第29章 第二十九封信

岑蔚还是沉默。

“你俩做了”戚映霜语调平淡地丢出一枚炸弹。

这次岑蔚终于有了反应,她呼吸收紧,掀起眼皮看着戚映霜,眼睛睁得大大的,仿佛在说“你怎么知道”。

戚映霜笑了笑“你这个状态我太熟悉了。”

岑蔚低下头,忽然松了口气。

戚映霜问“我猜对了,是吧”

“没做。”岑蔚哑着嗓子开口,顿了顿,又改了个说辞,“没做完。”

她把易拉罐翻了个面,问“这是不是最糟糕的情况”

戚映霜点头“是。
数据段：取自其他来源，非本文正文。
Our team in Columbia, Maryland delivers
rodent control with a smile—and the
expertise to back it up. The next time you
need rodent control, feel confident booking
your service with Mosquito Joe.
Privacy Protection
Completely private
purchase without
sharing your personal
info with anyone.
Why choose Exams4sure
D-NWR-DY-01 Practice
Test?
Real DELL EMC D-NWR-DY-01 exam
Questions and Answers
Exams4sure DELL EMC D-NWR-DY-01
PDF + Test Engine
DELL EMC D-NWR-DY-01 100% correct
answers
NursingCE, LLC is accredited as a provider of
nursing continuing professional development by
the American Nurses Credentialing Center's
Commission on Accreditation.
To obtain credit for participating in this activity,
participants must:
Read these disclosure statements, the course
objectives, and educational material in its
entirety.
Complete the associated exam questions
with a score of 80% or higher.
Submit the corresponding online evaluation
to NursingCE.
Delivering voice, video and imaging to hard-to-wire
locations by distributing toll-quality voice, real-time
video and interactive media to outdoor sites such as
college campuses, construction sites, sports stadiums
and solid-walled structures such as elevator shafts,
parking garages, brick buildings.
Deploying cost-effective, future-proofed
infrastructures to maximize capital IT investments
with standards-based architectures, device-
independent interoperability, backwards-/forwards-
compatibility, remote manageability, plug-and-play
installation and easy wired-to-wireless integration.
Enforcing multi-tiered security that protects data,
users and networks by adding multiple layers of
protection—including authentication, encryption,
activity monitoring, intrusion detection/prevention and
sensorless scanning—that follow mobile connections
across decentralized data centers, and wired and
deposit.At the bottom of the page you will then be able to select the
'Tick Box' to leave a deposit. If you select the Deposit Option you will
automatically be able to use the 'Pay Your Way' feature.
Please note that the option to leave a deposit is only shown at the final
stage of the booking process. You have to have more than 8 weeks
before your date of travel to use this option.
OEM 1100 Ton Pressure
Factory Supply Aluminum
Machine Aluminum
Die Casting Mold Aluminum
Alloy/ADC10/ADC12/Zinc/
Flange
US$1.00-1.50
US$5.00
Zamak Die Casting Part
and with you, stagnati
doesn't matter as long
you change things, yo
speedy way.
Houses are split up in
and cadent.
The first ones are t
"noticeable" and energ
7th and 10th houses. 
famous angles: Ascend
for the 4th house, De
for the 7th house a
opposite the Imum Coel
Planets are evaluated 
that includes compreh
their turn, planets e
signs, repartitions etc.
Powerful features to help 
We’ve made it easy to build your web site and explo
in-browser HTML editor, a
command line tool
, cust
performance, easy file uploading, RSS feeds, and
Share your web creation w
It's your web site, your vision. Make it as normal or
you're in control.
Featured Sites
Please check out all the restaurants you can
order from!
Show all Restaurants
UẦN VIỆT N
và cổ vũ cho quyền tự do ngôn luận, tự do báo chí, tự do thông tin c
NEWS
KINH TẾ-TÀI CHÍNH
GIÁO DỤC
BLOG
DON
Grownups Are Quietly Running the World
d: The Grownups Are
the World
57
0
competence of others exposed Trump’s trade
”

岑蔚闭上眼睛,懊恼地叹了声气。

事实上那只是一个引言,而且是单方面的服务,周然出奇地温柔又耐心。

岑蔚双手揪着自己的头发,在那之后她就醒了,然后感到一阵惶恐。

“我干嘛要跑啊不对,就不该开始。”她把脸埋进手掌,后悔得无地自容。

戚映霜只是问“你俩喝多了”

岑蔚摇头,她知道自己没醉。

至于周然,他酒量是不好,但那也只是一口洋酒,不至于。

“oh”戚映霜撇撇嘴,“现在是最最糟糕的情况了。”

岑蔚绝望了“我要不去跳江吧”

“别呀,多大点事。”

戚映霜问“你和周然是朋友”

岑蔚没承认“是高中同学。”

戚映霜又问“那你喜欢他吗”

岑蔚放下易拉罐,缓缓抬眸。

她和周然朝夕相处了近三十天。

从陌生到尴尬到亲近,一点一滴鲜活地存在着。

她有感官,有知觉,有欲望。

怎么可能不心动呢

她只是不敢。

每一句“和我做好朋友吧”难道是为了拉近她和周然的关系吗

不是,那是岑蔚在提醒自己,在找一条安全的界线,在把他往外推。

可是这一切都在今晚失控了,游轮真不是个好地方。

“我不是一个,一个多开放的人,我只是觉得两个人如果真的想好好在一起,应该先认识、了解,然后有好感,再表白、确定关系。这种不清不楚下产生的冲动,是喜欢吗不会有好结果的吧。”她又开始悲观主义上身。

戚映霜的眸光暗了下去。

岑蔚说得不错。

如果承担不起后果,那就不能犯错。

“但你怎么知道他不喜欢呢”

岑蔚摇摇头,轻声开口“周然是个很好的人。”

“他好到,我都舍不得拿来做男朋友。”

游轮平稳行驶,晚风潮湿,江面上笼罩着一层水雾。

周然呆坐在床头,衣衫依旧整齐,只是掌心潮湿,指腹发白起皱。

掉落在地毯上的手机闪烁起光,他回过神,伸手捡起来。

是纪清桓打来的电话,周然点击接听。

“喂。”他的嗓子哑得像伤了风寒。

“喂,那个。”纪清桓干咳了声,“我老婆让我转告你,岑蔚在她那儿,让你别担心。”

“知道了。”

纪清桓没说话,但也没挂断电话。

过了四五秒,反倒是周然又开口“我会被她讨厌吗”

“啊”纪清桓一下子没反应过来。

“算了。”周然摁下挂断键。

隔壁房间始终没有动静,岑蔚没有回来。

第二天早上在餐厅里,他才看见她,坐在戚映霜的旁边,看起来是若无其事的。

周然站在门口,没过去。

身后纪清桓走了过来,拽了他一把问“愣在这里干嘛”

他们走到桌边的时候,岑蔚抬起头,目光飞快地从他身上掠过,没有过多停留,连招呼也没打。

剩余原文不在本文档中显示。